→ **Extract provided**:
::::::::

Based on stakeholder briefings and reporting from SpendNode, CoinDesk, and FintechWeekly, the draft includes several key provisions.
First, passive yield faces a ban. Digital asset service providers cannot offer yield on stablecoin balances simply for holding or retaining tokens. The language also prohibits anything “economically or functionally equivalent to bank interest.” That closes potential loopholes and workarounds.
Second, activity-based rewards survive. Loyalty programs, promotions, subscriptions, transaction-linked bonuses, and cashback are all permitted. The key requirement is that rewards must tie to actual user activity. A 2% cashback reward on a crypto card purchase qualifies. A 4% APY on idle USDC balances does not.
Third, regulators get 12 months after the bill passes. The SEC, CFTC, and Treasury must jointly issue rules defining qualifying rewards and anti-evasion measures.
A White House Council of Economic Advisers study released on April 9, 2026, bolstered the crypto industry’s position. The study found that a full ban on stablecoin yield would boost bank lending by only about $2.1 billion, according to CoinDesk.
That figure represents just 0.02% of total bank assets. The CEA concluded the cost-benefit ratio of a complete ban was poor. This finding undercuts the banks’ central argument about deposit flight and lending capacity.
Neither side is completely satisfied with the stablecoin yield compromise. Banks initially saw too many exemptions for crypto platforms. Crypto firms opposed limits on balance-tied rewards. Revisions occurred through late March and early April. Still, the core bank-friendly ban on passive yield remains in the draft.
The bill has passed through several milestones this year. In January 2026, the CLARITY Act stalled after Coinbase withdrew support. The Senate Banking Committee postponed its markup.
By mid-March, Tillis and Alsobrooks announced an “agreement in principle” with White House backing, according to Politico. Tillis said at the time that a deal was “very close.”

::::::::

→ **Dataset entries**:
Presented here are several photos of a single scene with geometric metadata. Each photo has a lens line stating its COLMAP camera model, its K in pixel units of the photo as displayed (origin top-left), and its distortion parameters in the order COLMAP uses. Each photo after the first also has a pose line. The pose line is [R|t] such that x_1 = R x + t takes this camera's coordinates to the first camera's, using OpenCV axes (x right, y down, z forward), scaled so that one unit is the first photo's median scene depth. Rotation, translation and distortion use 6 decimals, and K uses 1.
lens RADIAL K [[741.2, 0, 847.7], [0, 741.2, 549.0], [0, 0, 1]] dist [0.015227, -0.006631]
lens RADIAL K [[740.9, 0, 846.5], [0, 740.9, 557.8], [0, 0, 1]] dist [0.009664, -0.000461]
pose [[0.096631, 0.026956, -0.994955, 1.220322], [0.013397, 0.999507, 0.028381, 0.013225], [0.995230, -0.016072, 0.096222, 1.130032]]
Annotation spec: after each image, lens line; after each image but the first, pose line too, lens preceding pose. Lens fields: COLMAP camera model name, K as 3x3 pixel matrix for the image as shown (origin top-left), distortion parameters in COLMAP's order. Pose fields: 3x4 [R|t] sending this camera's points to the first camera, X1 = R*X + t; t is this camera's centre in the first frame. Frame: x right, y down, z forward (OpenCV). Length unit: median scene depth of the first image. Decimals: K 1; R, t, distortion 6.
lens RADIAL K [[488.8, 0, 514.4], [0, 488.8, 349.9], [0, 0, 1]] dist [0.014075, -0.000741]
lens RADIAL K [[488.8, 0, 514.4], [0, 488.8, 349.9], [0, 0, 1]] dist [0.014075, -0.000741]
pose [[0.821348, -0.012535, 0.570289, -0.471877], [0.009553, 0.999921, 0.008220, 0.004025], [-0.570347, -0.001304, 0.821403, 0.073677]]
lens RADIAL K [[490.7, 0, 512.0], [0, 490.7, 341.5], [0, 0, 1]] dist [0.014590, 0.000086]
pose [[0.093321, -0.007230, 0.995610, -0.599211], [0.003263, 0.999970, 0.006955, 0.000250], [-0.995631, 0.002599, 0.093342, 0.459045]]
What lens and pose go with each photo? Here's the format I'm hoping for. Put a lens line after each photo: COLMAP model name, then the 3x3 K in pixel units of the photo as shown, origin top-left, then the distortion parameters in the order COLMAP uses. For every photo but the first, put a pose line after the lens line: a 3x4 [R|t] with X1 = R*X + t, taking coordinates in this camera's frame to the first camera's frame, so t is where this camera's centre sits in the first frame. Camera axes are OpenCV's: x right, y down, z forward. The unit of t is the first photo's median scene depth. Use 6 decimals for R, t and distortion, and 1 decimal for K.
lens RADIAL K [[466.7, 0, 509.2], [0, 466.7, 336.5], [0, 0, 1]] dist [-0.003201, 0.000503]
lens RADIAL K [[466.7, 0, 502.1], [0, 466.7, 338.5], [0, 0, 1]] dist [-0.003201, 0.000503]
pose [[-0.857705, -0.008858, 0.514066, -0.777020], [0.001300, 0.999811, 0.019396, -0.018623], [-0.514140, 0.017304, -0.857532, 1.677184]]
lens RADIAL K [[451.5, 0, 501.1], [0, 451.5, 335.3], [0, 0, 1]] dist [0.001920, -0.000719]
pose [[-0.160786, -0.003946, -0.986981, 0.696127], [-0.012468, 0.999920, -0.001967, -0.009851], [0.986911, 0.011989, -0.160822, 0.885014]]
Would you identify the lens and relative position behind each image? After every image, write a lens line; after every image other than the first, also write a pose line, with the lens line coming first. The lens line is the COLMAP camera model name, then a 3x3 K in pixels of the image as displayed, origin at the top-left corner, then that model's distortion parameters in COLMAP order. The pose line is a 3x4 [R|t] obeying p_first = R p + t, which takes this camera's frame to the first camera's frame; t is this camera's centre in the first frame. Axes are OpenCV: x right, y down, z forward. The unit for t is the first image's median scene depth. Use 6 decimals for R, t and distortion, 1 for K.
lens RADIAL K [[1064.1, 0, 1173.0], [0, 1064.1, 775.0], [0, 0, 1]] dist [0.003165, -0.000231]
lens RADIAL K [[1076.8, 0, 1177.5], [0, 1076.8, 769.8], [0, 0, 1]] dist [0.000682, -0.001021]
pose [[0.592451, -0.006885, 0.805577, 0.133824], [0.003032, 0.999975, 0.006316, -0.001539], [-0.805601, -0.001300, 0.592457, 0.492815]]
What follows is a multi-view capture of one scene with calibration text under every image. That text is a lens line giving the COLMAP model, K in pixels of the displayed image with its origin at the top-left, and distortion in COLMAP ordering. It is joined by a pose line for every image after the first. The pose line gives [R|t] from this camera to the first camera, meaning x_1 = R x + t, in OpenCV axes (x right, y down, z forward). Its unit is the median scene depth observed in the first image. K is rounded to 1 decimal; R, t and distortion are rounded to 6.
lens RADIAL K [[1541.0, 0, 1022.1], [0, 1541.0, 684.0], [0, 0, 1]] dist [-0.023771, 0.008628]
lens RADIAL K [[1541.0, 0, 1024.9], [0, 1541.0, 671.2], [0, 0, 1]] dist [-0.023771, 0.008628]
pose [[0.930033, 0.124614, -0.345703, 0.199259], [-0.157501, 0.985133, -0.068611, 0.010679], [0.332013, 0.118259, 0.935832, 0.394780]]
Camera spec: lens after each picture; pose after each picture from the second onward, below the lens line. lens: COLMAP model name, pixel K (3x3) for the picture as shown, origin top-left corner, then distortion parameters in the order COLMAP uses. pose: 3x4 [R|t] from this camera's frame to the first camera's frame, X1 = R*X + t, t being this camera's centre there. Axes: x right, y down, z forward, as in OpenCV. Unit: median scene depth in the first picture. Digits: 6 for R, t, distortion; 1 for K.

::::::::

→ **Task**: How would the article on the stablecoin yield bill go on? Continue it, starting right after its final sentence. You can set the listing aside; it plays no part here.

→ **Response for this exercise**:
In late March and early April, industry stakeholders reviewed revised draft text in separate closed-door sessions. Crypto representatives attended one session. Banking groups attended another. Some dissatisfaction remained on both sides, as reported by CoinDesk.
After the public release, the next step is a Senate Banking Committee markup targeted for late April. Then the bill needs a full Senate floor vote requiring 60 votes. It also needs reconciliation with the House version (H.R. 3633, passed in 2025), which lacks stablecoin yield provisions. Sen. Cynthia Lummis has warned that the bill could die if delayed past May.
For stablecoin holders, the practical impact is clear. Platforms like Coinbase would likely have to restructure or drop passive earn programs. A program offering 4% APY on idle USDC would not survive under this framework.
Rewards tied to spending, transfers, or other activity remain viable. Cashback on crypto card swipes, transaction bonuses, and loyalty perks all fall within the permitted category.
The stablecoin yield compromise effectively reframes stablecoins as payment tools rather than savings vehicles. That distinction could shape how the entire stablecoin market develops in the United States.
Tillis’s public release this week could restart momentum for the CLARITY Act. Passing this legislation would deliver the most significant U.S. crypto market structure framework since the GENIUS Act.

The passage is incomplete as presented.